Der kleine, nicht agrarische Rest zahlt dagegen mehr als 600 Millionen. Und dieses Aufkommen geht keineswegs, wie Kommunalpolitiker immer wieder realitätswidrig behaupten, zurück. Die seit den 1970er-Jahren unveränderten Einheitswerte konnten ja per Hebesatz verfünffacht werden. Seit 1995 ist das Grundsteueraufkommen beispielsweise um mehr als 77 Prozent gestiegen. Bei einer gleichzeitigen Verbraucherpreissteigerung um 43 Prozent ergibt das recht ordentliche reale Zuwächse für die Gemeindekassen. Wer darin einen „Rückgang“ erkennt, der hat wohl ein Problem mit Zahlen.

Das spricht natürlich nicht gegen eine grundsätzliche Reform der abenteuerlich realitätsfernen Bemessungsgrundlage (bei gleichzeitiger Adaptierung der Steuersätze klarerweise). Es spricht auch nichts dagegen, die Grundsteuer als Basis zu nehmen, um die herum dann eine stärkere Finanzautonomie der Gebietskörperschaften konstruiert wird. Sinn ergibt das allerdings nur im Rahmen einer Gesamtreform des Steuersystems und des Föderalismus.

Dazu sollte man die Diskussion einmal auf seriöse Beine stellen. Derzeit sind ja nicht wenige ziemlich unsinnige Argumente für eine simple Anhebung in Umlauf.

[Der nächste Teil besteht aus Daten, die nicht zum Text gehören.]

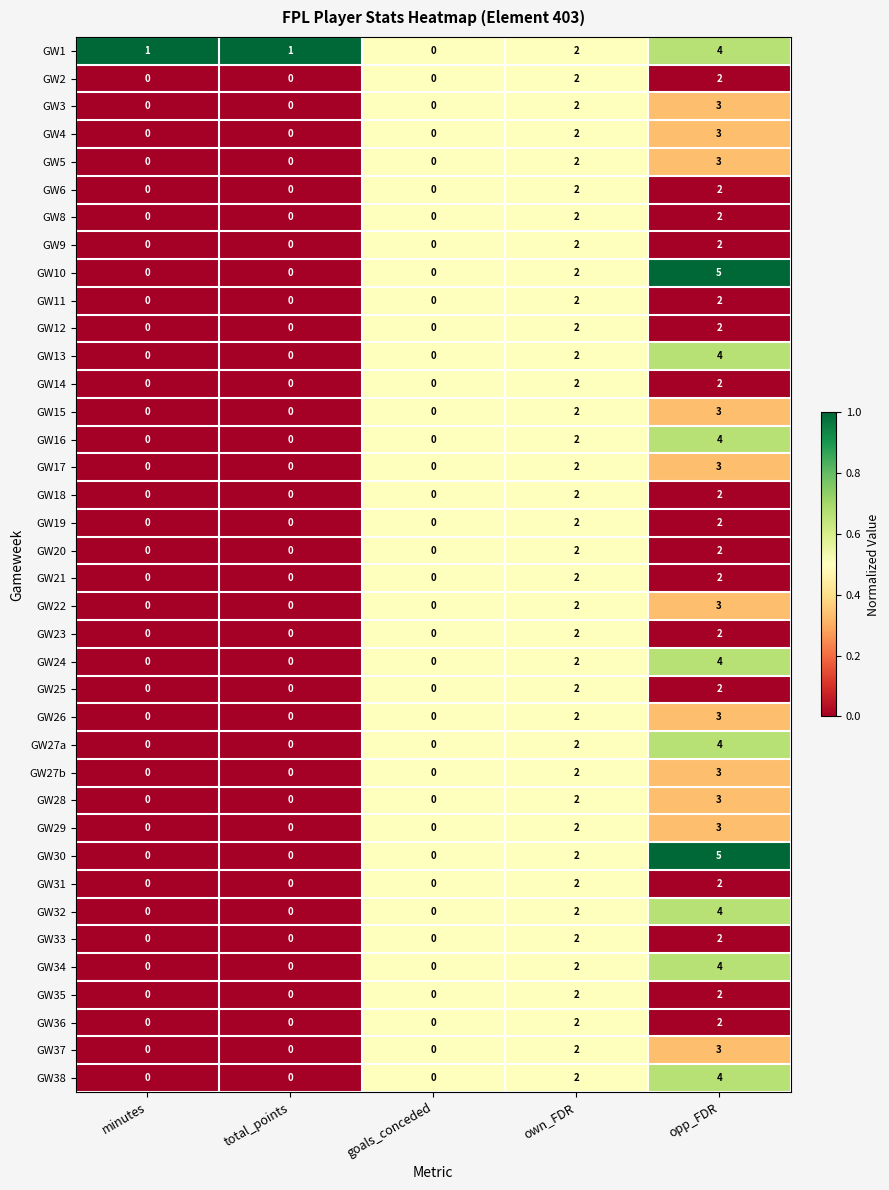

What is the difference between the maximum and minimum values in the GW32 series?

4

Eines lautet beispielsweise, man könne über die Grundsteuer eine substanziellere Vermögenssteuer (die Grundsteuer ist ja eine klassische Vermögenssubstanzsteuer) durch die Hintertür einführen. Da könnten die „Schröpft die Reichen“-Schreier freilich leicht eine deprimierende Überraschung erleben: Großgrundbesitz ist überwiegend agrarisch und damit nur der lächerlich niedrigen Grundsteuer A unterworfen. Der zahlenmäßig weitaus größte Teil der echten Grundsteuerzahler setzt sich, wie gesagt, aus mittelständischen Haus- und Wohnungsbesitzern sowie aus Mietern zusammen, denen die Grundsteuer von ihren Hausherren ganz legal über die Betriebskosten weiterverrechnet wird. Und sie belastet Betriebe. Eine klassische Mittelstandssteuer also.

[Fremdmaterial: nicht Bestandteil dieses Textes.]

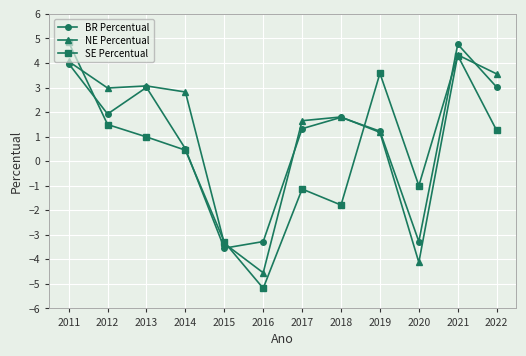

What is the minimum value for BR Percentual?

-3.5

Das andere lautet, man müsse ja die steuerliche Belastung der Arbeit senken und könne das eben mit höheren Grundsteuern kompensieren. Die Sache hat einen kleinen Haken: Grundsteuer ist Gemeindesteuer, Lohnsteuer gehört dem Bund. Das wäre ein Steuertransfer vom Bund in die Gebietskörperschaften, und da sollte man zuerst wohl die undurchschaubaren finanziellen Bund-Länder-Gemeindebeziehungen ordnen.

Wobei: Die Lohnsteuer ist wohl der wirkliche Kern einer Steuerumstellung: Während die Grundsteuer seit 1995 um 77 Prozent gestiegen ist, hat der Finanzminister aus der Lohnsteuer ein Plus von 142 Prozent lukriert. Bei einer Lohnsummensteigerung um 76 Prozent.

Kurzum: Das Lohnsteueraufkommen steigt doppelt so schnell wie die Löhne. Schiefer kann ein Steuersystem nicht mehr gewickelt sein.